Unas 60.000 personas entraron ilegalmente en Ceuta este jueves, lo que generó una crisis migratoria que llevó a Italia a suspender temporalmente el acuerdo de Schengen con España, según informes de medios españoles y europeos (es.euronews.com). La medida, anunciada por el gobierno liderado por Giorgia Meloni, busca controlar la afluencia de migrantes no europeos en las fronteras marítimas y aeroportuarias entre ambos países.
El Ministerio del Interior italiano, bajo la dirección de Matteo Piantedosi, activó controles aleatorios en los puntos de entrada desde España, sin especificar el periodo de duración de esta medida (20minutos.es). A su vez, Portugal decidió mantener el acuerdo de Schengen con España pero reforzar los controles en la frontera sur, en respuesta a la situación en Ceuta (democrata.es). La tensión entre España e Italia se ha agravado tras la llegada masiva de migrantes procedentes de Marruecos, que ha sobrecargado las infraestructuras locales.
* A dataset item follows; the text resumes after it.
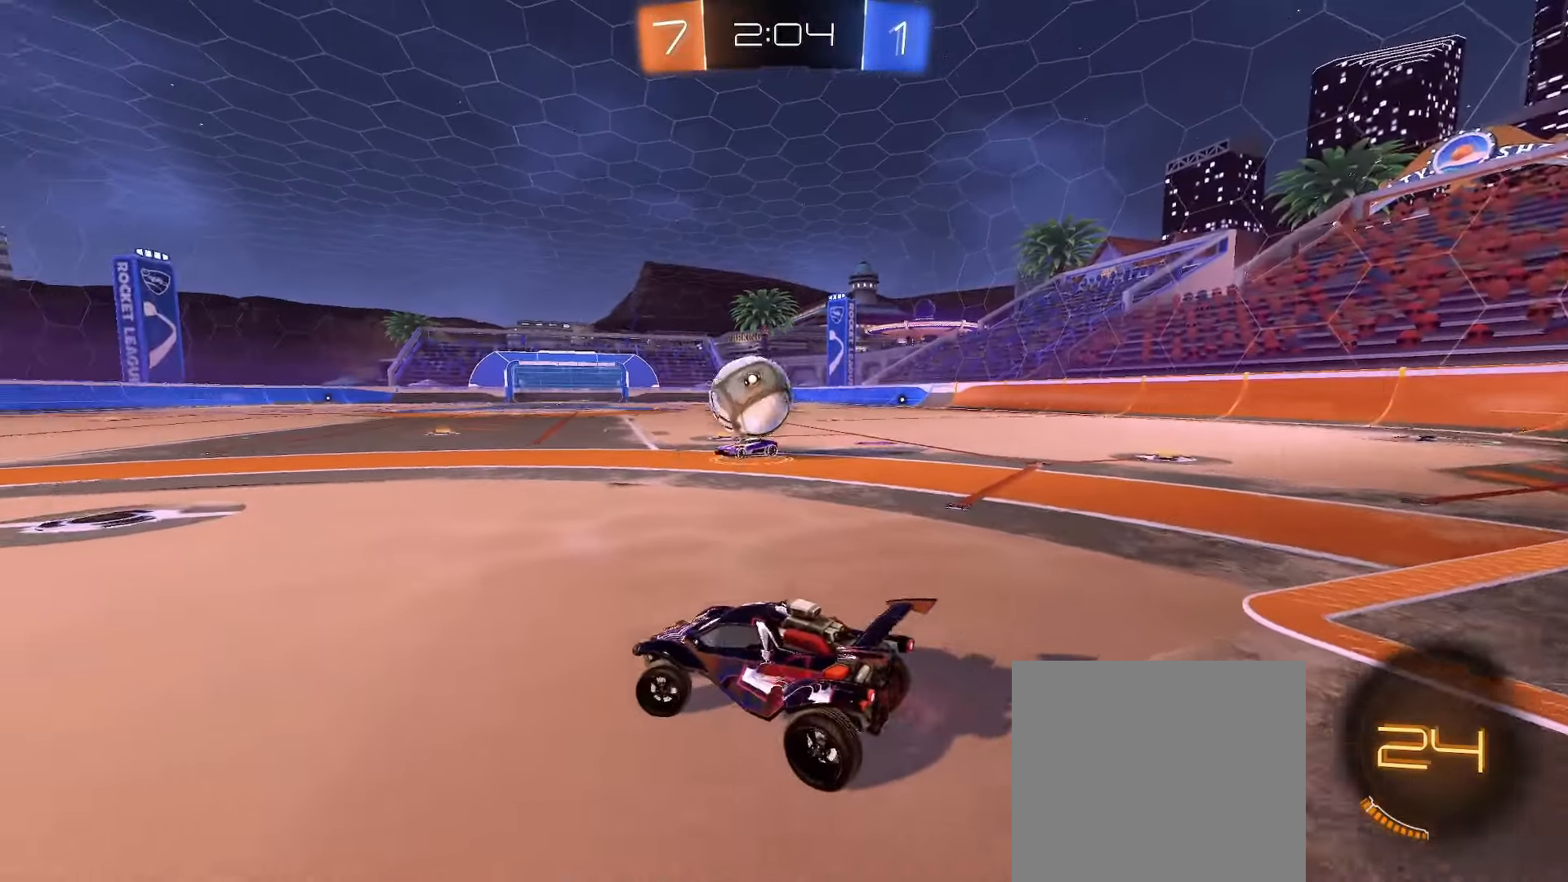
{"buttons": [], "left_stick": "down-right", "right_stick": "center", "events": [[200, "A", "down"], [200, "left_stick", "down-right"], [217, "R2", "up"], [467, "A", "up"]]}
El ministro español de Asuntos Exteriores, José Luis Ábalos, defendió la integridad del espacio Schengen, asegurando que la decisión italiana no afecta la colaboración entre ambos países (lasexta.com). Aunque la suspensión de Schengen no implica una ruptura total de la libre circulación, sí introduce un mecanismo de control en los puntos fronterizos, lo que podría tener implicaciones económicas y logísticas.